- _THE PROBLEM_: Where the records below reach the line containing "pinky tip: (476, 515)", start transcribing, and end with the line containing "ring mcp: (542, 410)", exactly and with nothing else added.

Bounding box coordinate data:
• • • • •

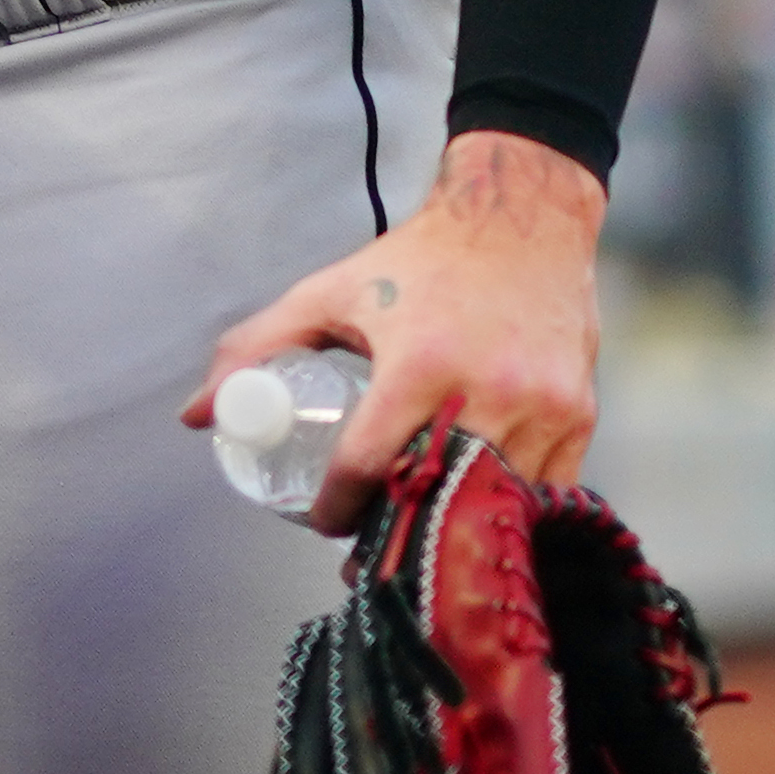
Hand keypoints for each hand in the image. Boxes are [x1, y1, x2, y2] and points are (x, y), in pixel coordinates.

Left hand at [183, 131, 604, 533]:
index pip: (370, 463)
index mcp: (420, 363)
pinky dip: (508, 510)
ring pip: (492, 503)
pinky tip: (476, 515)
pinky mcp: (578, 417)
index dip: (337, 506)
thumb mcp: (331, 293)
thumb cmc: (419, 261)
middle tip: (365, 550)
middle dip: (394, 533)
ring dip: (452, 528)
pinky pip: (544, 493)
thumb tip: (196, 415)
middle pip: (433, 496)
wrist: (523, 222)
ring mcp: (542, 410)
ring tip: (415, 536)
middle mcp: (489, 391)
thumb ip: (258, 348)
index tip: (322, 519)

• • • • •

- _REPLY TO THE TASK_:
pinky tip: (476, 515)
pinky mcp: (578, 417)
index dip: (337, 506)
thumb mcp: (331, 293)
thumb cmc: (419, 261)
middle tip: (365, 550)
middle dip: (394, 533)
ring dip: (452, 528)
pinky pip: (544, 493)
thumb tip: (196, 415)
middle pip: (433, 496)
wrist: (523, 222)
ring mcp: (542, 410)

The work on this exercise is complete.